By Andy Huynh, Chief Technology Officer
Organizations rightfully spend a lot of time, money and resources figuring out which systems and applications will best help them meet their goals. Once determined, timelines are set, budgets are laid out, partners are brought on, teams are built and plans are executed.
But the other half of the technology project equation – the people throughout your organization – may be an afterthought. While technology changes are often mission-critical to your business, they are unavoidably disruptive to some extent. There may be questions, confusion or even fear among employees. Change management isn’t just dictating the steps of a project. Rather, it’s facilitating the journey from which you’ll emerge better and stronger.
What should you anticipate and how do you manage the change so it doesn’t hinder your organization?
Communicate, communicate, communicate
The best technology strategy won’t be successful unless your team is prepared to adapt. And to adapt, they need to have clear communication about what is going on (relevant to their work) and what to expect. Your system integrator can guide you on navigating the change management processes that will help employees understand what’s happening and be better prepared after the go-live. How will this technology project benefit them? What challenges or downsides may they face? What should they expect and when?

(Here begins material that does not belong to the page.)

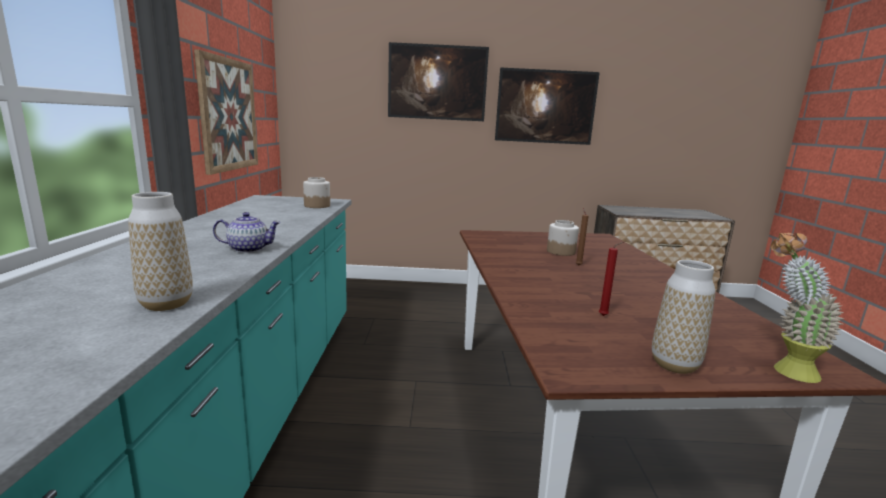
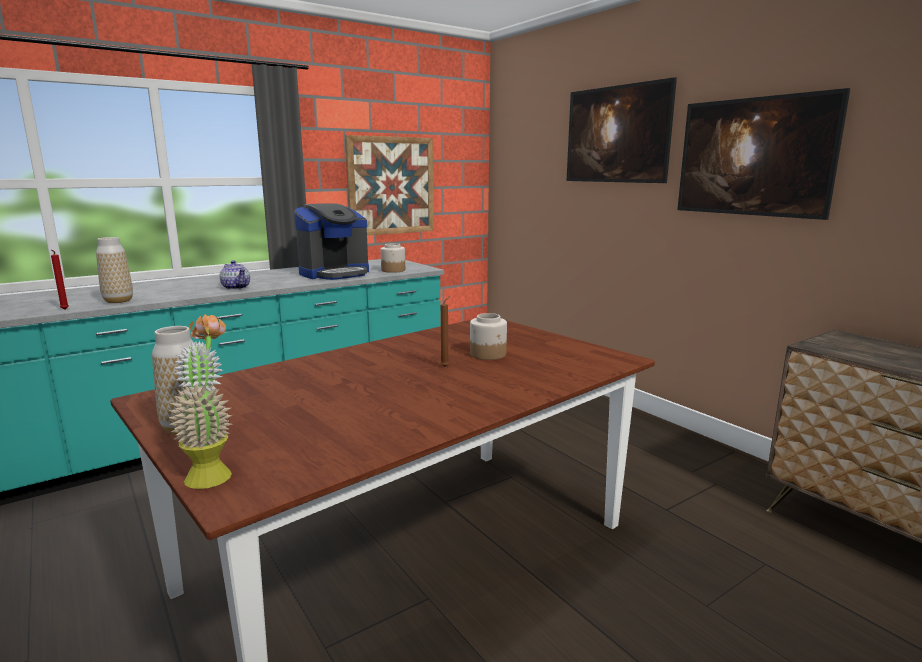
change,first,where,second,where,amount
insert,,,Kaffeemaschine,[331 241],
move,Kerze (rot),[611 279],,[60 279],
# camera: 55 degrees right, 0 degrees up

In addition, keep in mind that change management is broader than your employees; it’s also about managing your business processes and how to maintain them now and into the future. Therefore, clear communication needs to be woven throughout your organization, including between your system integrator and IT teams. Select a system integrator that treats you like the true partner that you are; this will facilitate better communication throughout the project and ensure you are working together as one.
Find a champion and dedicate a team
Find an owner for your technology project – perhaps someone who already owns IT, security or finance – to oversee the huge amount of coordination that will need to happen. Without a champion, you risk confusion and inefficiencies that could lead to more disruption for your teams and sluggish productivity after the go-live.
Dedicating a team to the project can make a huge difference when it comes to managing the change. I know that’s not easy and everyone on your team has their day jobs, but the more people you can dedicate to the work, the fewer surprises and more successes you’ll have: You’ll also gain internal champions who will be ready to take ownership of the project after the go-live.
As your project comes to an end, it should conclude with a fizzle, not with a bang, as my colleague Tom Schoen likes to say. With the key components of clear communication, an internal champion, and a dedicated team, your project will end quietly and successfully with better employee support and productivity.